### Dataset extract

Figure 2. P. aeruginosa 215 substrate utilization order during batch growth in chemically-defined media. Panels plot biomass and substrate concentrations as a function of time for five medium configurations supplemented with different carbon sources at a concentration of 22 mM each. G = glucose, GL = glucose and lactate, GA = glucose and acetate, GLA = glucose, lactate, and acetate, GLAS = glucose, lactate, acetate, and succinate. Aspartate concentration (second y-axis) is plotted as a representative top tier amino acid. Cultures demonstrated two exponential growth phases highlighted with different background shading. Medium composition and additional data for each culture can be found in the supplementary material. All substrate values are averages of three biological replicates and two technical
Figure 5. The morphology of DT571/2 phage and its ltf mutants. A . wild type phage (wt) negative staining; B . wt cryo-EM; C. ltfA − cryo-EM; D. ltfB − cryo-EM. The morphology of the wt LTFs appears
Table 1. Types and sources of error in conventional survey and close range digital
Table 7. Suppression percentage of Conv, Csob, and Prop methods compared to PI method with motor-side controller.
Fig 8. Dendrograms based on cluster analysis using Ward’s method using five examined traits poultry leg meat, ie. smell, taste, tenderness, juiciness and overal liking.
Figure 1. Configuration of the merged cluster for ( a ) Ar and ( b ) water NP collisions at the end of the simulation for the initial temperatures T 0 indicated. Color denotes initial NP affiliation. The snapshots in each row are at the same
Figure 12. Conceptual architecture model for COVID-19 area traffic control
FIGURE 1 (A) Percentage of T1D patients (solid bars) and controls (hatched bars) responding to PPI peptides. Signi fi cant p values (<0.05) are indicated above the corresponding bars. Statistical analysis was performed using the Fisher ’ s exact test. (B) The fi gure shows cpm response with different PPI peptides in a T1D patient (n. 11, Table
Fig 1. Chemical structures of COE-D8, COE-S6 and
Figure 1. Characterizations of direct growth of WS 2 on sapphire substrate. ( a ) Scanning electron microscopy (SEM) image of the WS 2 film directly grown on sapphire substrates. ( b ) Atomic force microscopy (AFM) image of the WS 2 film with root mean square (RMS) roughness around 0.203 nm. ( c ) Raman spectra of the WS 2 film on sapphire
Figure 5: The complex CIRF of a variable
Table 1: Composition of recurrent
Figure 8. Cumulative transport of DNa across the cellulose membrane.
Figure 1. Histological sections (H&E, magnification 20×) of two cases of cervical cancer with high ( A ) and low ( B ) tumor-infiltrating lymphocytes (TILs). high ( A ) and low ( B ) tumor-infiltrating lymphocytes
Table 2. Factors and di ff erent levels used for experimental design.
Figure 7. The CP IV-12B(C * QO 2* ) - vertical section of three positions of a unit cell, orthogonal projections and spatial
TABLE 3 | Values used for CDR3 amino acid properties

### Prompt
Word for word, give the entire listing again.

### Reply
Figure 2. P. aeruginosa 215 substrate utilization order during batch growth in chemically-defined media. Panels plot biomass and substrate concentrations as a function of time for five medium configurations supplemented with different carbon sources at a concentration of 22 mM each. G = glucose, GL = glucose and lactate, GA = glucose and acetate, GLA = glucose, lactate, and acetate, GLAS = glucose, lactate, acetate, and succinate. Aspartate concentration (second y-axis) is plotted as a representative top tier amino acid. Cultures demonstrated two exponential growth phases highlighted with different background shading. Medium composition and additional data for each culture can be found in the supplementary material. All substrate values are averages of three biological replicates and two technical
Figure 5. The morphology of DT571/2 phage and its ltf mutants. A . wild type phage (wt) negative staining; B . wt cryo-EM; C. ltfA − cryo-EM; D. ltfB − cryo-EM. The morphology of the wt LTFs appears
Table 1. Types and sources of error in conventional survey and close range digital
Table 7. Suppression percentage of Conv, Csob, and Prop methods compared to PI method with motor-side controller.
Fig 8. Dendrograms based on cluster analysis using Ward’s method using five examined traits poultry leg meat, ie. smell, taste, tenderness, juiciness and overal liking.
Figure 1. Configuration of the merged cluster for ( a ) Ar and ( b ) water NP collisions at the end of the simulation for the initial temperatures T 0 indicated. Color denotes initial NP affiliation. The snapshots in each row are at the same
Figure 12. Conceptual architecture model for COVID-19 area traffic control
FIGURE 1 (A) Percentage of T1D patients (solid bars) and controls (hatched bars) responding to PPI peptides. Signi fi cant p values (<0.05) are indicated above the corresponding bars. Statistical analysis was performed using the Fisher ’ s exact test. (B) The fi gure shows cpm response with different PPI peptides in a T1D patient (n. 11, Table
Fig 1. Chemical structures of COE-D8, COE-S6 and
Figure 1. Characterizations of direct growth of WS 2 on sapphire substrate. ( a ) Scanning electron microscopy (SEM) image of the WS 2 film directly grown on sapphire substrates. ( b ) Atomic force microscopy (AFM) image of the WS 2 film with root mean square (RMS) roughness around 0.203 nm. ( c ) Raman spectra of the WS 2 film on sapphire
Figure 5: The complex CIRF of a variable
Table 1: Composition of recurrent
Figure 8. Cumulative transport of DNa across the cellulose membrane.
Figure 1. Histological sections (H&E, magnification 20×) of two cases of cervical cancer with high ( A ) and low ( B ) tumor-infiltrating lymphocytes (TILs). high ( A ) and low ( B ) tumor-infiltrating lymphocytes
Table 2. Factors and di ff erent levels used for experimental design.
Figure 7. The CP IV-12B(C * QO 2* ) - vertical section of three positions of a unit cell, orthogonal projections and spatial
TABLE 3 | Values used for CDR3 amino acid properties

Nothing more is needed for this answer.